AT&T, which last year purchased satellite operator DirecTV, acquired Quickplay Media to backend rollout of streaming video platforms under the DirecTV brand.
The telecom said it would offer three streaming options (via apps), including DirecTV Now, featuring on-demand and live programming from numerous networks, plus premium add-on options such as HBO Now and Showtime OTT.
DirecTV Mobile targets those consuming video on a smartphone, regardless of the wireless provider. Ad-supported DirecTV Preview features select DirecTV programming, in addition to millennial-focused video from Otter Media, a joint venture of AT&T and The Chernin Group.
Otter Media in April launched Fullscreen, a $4.99 subscription streaming service targeting the 13- to 30-year-old mobile audience. Created by CEO George Strompolos, Fullscreen features more than 800 hours of content and will be available at www.fullscreen.com and via apps on iPhone, iPad, select Android phones and Chromecast.
AT&T delivers more than 60 million streams and downloads to its pay-TV subscribers each month. Streaming video represents more than 60% of AT&T’s network traffic.
“It’s an opportunity to start pulling folks who haven’t moved into subscriber video services into subscriber video services,” said John Stankey, CEO of AT&T Entertainment Group.
The services would be similar to Dish Network’s Sling TV, Sony’s PlayStation Vue and Charter Communication’s Spectrum TV Plus. Launched last year, these services became the first Web-based platforms offering pay-TV channels such as ESPN, CNN, HBO, AMC Networks, TNT, Showtime and TBS without a traditional pay-TV subscription.

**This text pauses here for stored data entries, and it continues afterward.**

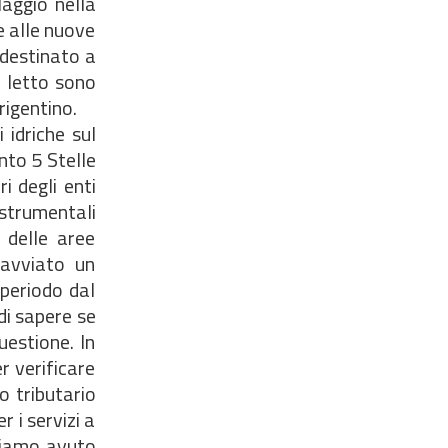
Maggio nella
e alle nuove
 destinato a
i letto sono
rigentino.
idriche sul
nto 5 Stelle
i degli enti
 strumentali
 delle aree
 avviato un
periodo dal
di sapere se
uestione. In
r verificare
io tributario
 i servizi a
biamo avuto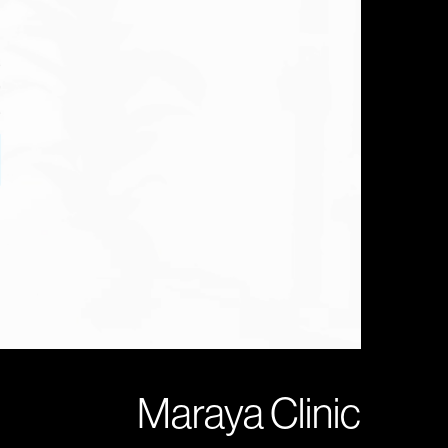
Maraya Clinic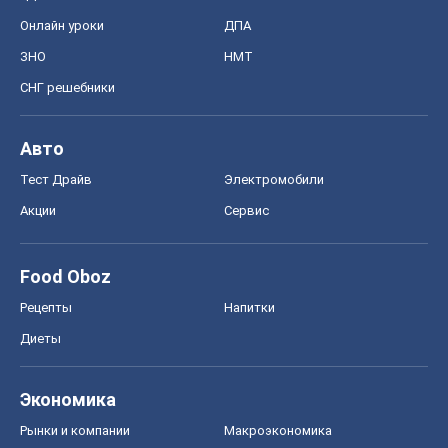
Онлайн уроки
ДПА
ЗНО
НМТ
СНГ решебники
Авто
Тест Драйв
Электромобили
Акции
Сервис
Food Oboz
Рецепты
Напитки
Диеты
Экономика
Рынки и компании
Mакроэкономика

“These offers will provide a broad range of customers with greater freedom and choice to watch, binge and even buy premium content, regardless of how and where they enjoy their entertainment,” said Stankey.
Crackle, Sony’s ad-supported streaming video service, in April announced it would offer original content on Comcast Cable’s Xfinity on Demand. The deal is Crackle’s first content distribution agreement with a cable operator.

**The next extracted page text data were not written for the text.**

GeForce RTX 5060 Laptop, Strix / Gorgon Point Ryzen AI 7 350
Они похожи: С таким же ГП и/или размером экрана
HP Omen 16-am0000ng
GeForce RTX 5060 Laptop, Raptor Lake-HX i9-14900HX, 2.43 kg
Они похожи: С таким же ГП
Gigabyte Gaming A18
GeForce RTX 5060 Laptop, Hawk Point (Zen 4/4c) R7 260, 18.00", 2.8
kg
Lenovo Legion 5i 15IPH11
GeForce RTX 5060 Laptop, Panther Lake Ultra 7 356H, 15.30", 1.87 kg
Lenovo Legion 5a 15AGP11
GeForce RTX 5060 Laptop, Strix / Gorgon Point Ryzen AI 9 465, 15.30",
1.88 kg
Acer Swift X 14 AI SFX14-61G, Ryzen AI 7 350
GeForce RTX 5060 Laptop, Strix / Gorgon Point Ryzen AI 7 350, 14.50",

“Now, viewers will be able to access Crackle’s original programming on demand, without having to leave their set-top box environment,” Eric Berger, EVP of digital networks for Sony Pictures Television, and GM of Crackle, said in a statement.

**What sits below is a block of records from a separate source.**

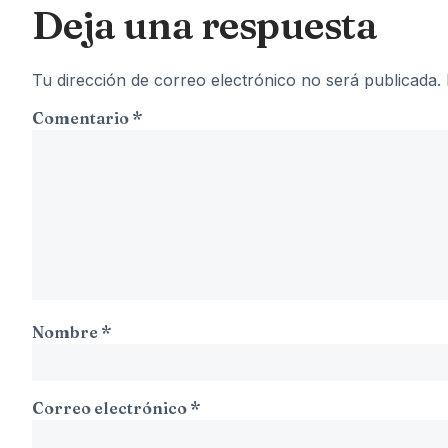
Deja una respuesta
Tu dirección de correo electrónico no será publicada.
Comentario
*
Nombre
*
Correo electrónico
*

Crackle’s original long-form content will also be available for TV Everywhere viewing with an Internet connection via the Xfinity TV app and website. Original programming includes Jerry Seinfeld’s “Comedians in Cars Getting Coffee”; animated series “SuperMansion,” starring and executive produced by Bryan Cranston; scripted drama “The Art of More,” starring Dennis Quaid, Kate Bosworth, Cary Elwes and Christian Cooke; “Sports Jeopardy!” with Dan Patrick; and Joe Dirt 2: Beautiful Loser, among others.
“We are continually expanding our on-demand content offering and Crackle’s growing portfolio of high-quality original series is a unique and valuable addition to our Xfinity On Demand platform,” said Franz Kurath, VP of content acquisition for Comcast Cable.
Separately, Sony Pictures Home Entertainment launched a 4K Ultra HD movie streaming service. Called ULTRA and powered by the Sony Pictures Store, it is available on Sony 4K Ultra HD TVs with Android TV.
The service is also compatible with UltraViolet, and users will be able to link their ULTRA profiles to their existing UltraViolet libraries and stream content they already bought or redeemed through UV-compatible retailers, such as Vudu or the Sony Pictures Store.
“ULTRA takes advantage of the latest industry innovations — 4K resolution, high dynamic range, a wider color spectrum, digital movie extras and UltraViolet interoperability — so viewers get the most out of their televisions and their movie collections,” said Jake Winett, VP of consumer services and advanced platforms at Sony Pictures Home Entertainment.